Version 10 of decomment

Updated 2019-02-14 16:59:13 by aplsimple

AMG: The [decomment] command removes comments from a string. This makes it possible to put comments into source code in locations where comments are normally not permitted.

See Also

scripted list
Can be used to the same effect.

Description

In addition to standard Tcl comments, [decomment] also supports word (a.k.a. inline) comments. A word comment is a word (most likely a braced word, but that's not required) immediately preceded by {#} without any intervening spaces. Word comments may span multiple lines, and they may appear in the middle of a single line.

Because ; is only significant in a script context and [decomment] operates in a list context, [decomment] does not recognize # as a comment introducer when preceded by ;, whereas it would be in a Tcl script. Thus, [decomment] is not 100% suitable for removing comments from a script, only from a list.

Examples

The final argument to the switch command is a list alternating between patterns and script bodies. Putting a comment into a switch necessarily means the comment has to go inside the script body. However, this is not at all obvious to new Tcl programmers and is a frequent source of confusion. However, the [decomment] command makes it possible anyway:

switch -regexp $input [decomment {
# Handle words starting with a capital letter
^[A-Z] {
    # Do the thing
    theThing
}
# Handle everything else
default {
    # Don't do the thing
}}]

The above is equivalent to typing:

switch -regexp $input {

^[A-Z] {
    # Do the thing
    theThing
}

default {
    # Don't do the thing
}}

Notice that the comments inside the switch script bodies are not removed. This is because they are brace-quoted. The [decomment] command effectively treats its argument as a list where the elements may be interspersed with comments, and it removes the comments. Just because some of the elements may look like they contain comments, does not mean those elements themselves are comments, and they are therefore retained.

Also notice the extra blank lines before each pattern/script pair. This occurs because [decomment] does not actually do list processing, only text processing, and its output is a string, not a pure list.

For another example, see [L1 ]. (When it updates, that is. As of 12 Feb 2019, the Tcler's Wiki is plagued with stale cached pages. Try this link if the last one doesn't work: [L2 ].)

Here is an example of [decomment]'s support for word (a.k.a. inline) comments:

% decomment {
a {#}{this is a comment} b {#}"this is also a comment" c {#}this\ is\ a\ comment d
e {#}{this is a comment
that spans
multiple lines} f}

a  b  c  d
e  f

The extra spaces between output elements are there because [decomment] doesn't do list processing and simply removes the comment text, which happens to be surrounded on either sides by spaces.

Entries provided:

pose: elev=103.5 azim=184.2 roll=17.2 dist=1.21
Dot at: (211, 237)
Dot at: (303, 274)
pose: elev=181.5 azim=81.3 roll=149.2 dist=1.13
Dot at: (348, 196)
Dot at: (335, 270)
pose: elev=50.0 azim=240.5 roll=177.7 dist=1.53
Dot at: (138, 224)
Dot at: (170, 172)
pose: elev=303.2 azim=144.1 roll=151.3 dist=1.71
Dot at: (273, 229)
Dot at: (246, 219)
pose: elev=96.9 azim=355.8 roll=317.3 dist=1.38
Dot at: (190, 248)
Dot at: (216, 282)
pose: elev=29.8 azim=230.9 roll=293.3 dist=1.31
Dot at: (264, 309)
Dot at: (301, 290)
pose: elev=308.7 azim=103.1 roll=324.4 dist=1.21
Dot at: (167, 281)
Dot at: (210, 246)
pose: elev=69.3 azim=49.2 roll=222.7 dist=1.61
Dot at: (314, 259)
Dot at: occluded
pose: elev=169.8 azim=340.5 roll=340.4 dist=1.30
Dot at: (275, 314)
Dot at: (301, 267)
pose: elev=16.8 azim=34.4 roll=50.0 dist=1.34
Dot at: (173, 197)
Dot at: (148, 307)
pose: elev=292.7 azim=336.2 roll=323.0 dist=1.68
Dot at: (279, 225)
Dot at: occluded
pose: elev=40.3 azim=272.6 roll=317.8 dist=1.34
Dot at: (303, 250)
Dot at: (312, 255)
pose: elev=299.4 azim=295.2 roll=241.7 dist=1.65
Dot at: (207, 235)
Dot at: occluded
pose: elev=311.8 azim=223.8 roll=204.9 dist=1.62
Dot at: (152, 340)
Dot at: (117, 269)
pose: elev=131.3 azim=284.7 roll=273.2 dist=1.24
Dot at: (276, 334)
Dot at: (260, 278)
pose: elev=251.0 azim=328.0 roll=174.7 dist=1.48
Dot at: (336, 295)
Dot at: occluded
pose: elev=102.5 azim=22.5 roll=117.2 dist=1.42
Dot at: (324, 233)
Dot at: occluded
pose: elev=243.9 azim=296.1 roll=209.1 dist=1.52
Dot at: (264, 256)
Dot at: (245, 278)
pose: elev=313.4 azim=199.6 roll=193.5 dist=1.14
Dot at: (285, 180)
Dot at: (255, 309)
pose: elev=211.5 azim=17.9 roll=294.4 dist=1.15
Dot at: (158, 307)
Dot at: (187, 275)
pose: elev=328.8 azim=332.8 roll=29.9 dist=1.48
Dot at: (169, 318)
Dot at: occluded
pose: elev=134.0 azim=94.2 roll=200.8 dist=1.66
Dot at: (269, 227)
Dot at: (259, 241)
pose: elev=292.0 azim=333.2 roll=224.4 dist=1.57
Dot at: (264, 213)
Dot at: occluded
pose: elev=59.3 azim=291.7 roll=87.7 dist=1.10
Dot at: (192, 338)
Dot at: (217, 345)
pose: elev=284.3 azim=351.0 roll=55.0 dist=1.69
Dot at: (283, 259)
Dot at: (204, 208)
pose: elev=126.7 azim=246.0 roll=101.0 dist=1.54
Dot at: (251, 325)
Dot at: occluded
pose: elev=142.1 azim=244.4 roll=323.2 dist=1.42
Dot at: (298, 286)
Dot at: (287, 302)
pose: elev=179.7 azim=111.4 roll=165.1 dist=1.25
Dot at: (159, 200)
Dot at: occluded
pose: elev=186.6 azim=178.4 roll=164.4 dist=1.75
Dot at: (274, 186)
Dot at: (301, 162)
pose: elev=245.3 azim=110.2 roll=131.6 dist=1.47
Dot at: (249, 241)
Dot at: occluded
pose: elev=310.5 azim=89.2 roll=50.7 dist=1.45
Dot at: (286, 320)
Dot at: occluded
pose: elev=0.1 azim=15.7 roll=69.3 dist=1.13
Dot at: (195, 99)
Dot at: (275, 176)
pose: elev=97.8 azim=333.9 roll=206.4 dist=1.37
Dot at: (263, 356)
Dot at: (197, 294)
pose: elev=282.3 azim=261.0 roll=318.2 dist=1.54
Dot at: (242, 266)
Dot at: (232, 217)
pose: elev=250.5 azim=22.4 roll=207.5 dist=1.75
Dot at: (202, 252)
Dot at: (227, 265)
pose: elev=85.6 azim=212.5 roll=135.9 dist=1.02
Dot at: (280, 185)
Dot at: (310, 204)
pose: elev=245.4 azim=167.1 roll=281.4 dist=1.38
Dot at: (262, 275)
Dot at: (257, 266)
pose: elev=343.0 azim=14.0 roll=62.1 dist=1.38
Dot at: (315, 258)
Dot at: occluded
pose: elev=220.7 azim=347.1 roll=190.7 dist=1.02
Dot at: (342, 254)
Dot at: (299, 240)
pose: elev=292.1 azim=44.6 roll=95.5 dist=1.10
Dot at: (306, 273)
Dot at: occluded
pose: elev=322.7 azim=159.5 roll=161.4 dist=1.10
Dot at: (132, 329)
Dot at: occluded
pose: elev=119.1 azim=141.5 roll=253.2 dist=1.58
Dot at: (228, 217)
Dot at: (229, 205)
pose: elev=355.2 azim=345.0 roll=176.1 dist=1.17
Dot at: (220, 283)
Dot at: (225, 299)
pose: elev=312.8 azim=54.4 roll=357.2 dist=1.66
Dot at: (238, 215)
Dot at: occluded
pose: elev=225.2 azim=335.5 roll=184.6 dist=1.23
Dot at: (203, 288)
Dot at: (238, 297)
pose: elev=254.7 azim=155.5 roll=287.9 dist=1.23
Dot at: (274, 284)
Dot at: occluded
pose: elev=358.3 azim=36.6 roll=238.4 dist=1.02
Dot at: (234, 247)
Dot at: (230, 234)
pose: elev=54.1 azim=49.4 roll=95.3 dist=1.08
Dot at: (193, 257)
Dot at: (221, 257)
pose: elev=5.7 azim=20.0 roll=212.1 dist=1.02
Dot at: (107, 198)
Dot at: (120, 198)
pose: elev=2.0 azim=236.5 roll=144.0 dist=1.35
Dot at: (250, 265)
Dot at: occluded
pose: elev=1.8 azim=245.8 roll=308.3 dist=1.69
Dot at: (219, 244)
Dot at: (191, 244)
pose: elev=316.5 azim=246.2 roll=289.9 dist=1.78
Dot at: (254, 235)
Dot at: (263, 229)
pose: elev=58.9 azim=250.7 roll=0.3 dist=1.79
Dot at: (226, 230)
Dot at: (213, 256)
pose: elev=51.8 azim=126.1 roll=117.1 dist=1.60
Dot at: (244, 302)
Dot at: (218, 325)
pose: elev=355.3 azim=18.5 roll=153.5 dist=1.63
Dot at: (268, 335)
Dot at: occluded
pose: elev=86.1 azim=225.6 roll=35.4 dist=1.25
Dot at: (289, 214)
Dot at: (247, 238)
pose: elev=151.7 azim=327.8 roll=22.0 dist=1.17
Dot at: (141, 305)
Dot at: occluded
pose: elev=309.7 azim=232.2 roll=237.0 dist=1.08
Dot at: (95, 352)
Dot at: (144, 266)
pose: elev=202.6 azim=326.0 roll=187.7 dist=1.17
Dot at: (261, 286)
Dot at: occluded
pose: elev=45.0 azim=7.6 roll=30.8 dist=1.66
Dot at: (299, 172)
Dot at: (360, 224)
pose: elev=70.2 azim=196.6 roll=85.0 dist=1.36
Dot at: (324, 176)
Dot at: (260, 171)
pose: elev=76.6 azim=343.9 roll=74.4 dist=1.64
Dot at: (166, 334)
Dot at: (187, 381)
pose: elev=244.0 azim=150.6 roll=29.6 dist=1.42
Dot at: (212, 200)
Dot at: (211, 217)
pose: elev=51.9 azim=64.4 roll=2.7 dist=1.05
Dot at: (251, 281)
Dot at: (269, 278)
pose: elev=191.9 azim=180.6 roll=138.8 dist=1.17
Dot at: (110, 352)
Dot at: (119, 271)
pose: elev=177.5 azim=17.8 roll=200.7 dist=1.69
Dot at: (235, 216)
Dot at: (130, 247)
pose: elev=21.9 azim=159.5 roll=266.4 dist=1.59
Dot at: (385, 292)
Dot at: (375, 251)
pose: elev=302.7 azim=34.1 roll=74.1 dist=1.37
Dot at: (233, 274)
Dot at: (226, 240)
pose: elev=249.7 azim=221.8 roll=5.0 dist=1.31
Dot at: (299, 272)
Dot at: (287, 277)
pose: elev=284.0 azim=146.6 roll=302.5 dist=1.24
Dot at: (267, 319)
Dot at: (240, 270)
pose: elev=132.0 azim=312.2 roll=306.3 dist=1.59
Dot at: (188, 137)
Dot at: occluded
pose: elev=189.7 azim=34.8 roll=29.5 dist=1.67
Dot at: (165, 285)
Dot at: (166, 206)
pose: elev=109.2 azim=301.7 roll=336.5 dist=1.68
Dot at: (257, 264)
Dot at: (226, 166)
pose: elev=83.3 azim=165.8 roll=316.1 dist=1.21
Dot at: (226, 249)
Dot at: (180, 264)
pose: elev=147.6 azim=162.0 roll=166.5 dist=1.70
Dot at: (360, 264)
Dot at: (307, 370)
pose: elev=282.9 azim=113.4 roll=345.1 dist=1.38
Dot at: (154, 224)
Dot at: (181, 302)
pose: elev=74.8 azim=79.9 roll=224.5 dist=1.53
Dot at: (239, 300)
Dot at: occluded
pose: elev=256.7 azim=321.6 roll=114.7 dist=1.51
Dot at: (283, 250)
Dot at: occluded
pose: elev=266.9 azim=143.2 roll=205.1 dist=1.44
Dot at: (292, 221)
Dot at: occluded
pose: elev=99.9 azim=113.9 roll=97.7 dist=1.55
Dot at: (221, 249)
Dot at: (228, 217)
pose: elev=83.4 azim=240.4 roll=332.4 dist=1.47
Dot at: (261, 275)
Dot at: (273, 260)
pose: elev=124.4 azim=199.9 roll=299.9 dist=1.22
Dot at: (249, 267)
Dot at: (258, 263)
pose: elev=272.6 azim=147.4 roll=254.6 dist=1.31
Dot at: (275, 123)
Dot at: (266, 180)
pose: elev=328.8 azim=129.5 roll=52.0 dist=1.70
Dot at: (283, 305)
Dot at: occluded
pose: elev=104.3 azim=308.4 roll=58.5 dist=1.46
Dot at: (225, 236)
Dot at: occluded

To be done:
A – List every line that begins with # in the first switch code sample on the decomment page.
B – Retype the decomment page from "Updated 2019-02-14 16:59:13" to "normally not permitted.".
C – Continue the page about the Tcl decomment command from where it stops.

Outputs in order:
A –
# Handle words starting with a capital letter
# Do the thing
# Handle everything else
# Don't do the thing

B –
Updated 2019-02-14 16:59:13 by aplsimple

AMG: The [decomment] command removes comments from a string. This makes it possible to put comments into source code in locations where comments are normally not permitted.

C –
Code

# decomment --
# Removes all comments from a list-formatted string.  A comment starts with "#"
# appearing anywhere a word can begin, and it continues until the next newline.
# Comments may be extended across multiple lines by preceding the newline with
# an odd number of backslashes.  A comment may also be a word preceded by "{#}"
# with no intervening whitespace, for example "{#}{this is a comment}".
proc decomment {str} {
    # Find the start of each word in the string.
    set start 0
    while {[regexp -indices -start $start {[^ \f\n\r\t\v]} $str match]} {
        # Check if this is a word, as opposed to a line comment.
        set start [lindex $match 0]
        if {[set comment [regexp -start $start\
                {\A\{#\}[^ \f\n\r\t\v#]} $str]]} {
            incr start 3
        }

        # Find the end of the word.
        switch [string index $str $start] {
        \" {
            # Quoted word: find the close quote.
            if {![regexp -indices -start $start\
                    {\"(?:[^\"\\]+|\\.)*\"} $str end]} {
                return -code error "unmatched open quote in list"
            }
            if {[regexp -start [expr {[lindex $end 1] + 1}]\
                    {\A[^ \f\n\r\t\v]+} $str bad]} {
                return -code error "list element in quotes followed by\
                        \"$bad\" instead of space"
            }
        } \{ {
            # Braced word: find the close brace.
            set level 1
            incr start
            while {1} {
                if {![regexp -indices -start $start {[{}]} $str end]} {
                    return -code error "unmatched open brace in list"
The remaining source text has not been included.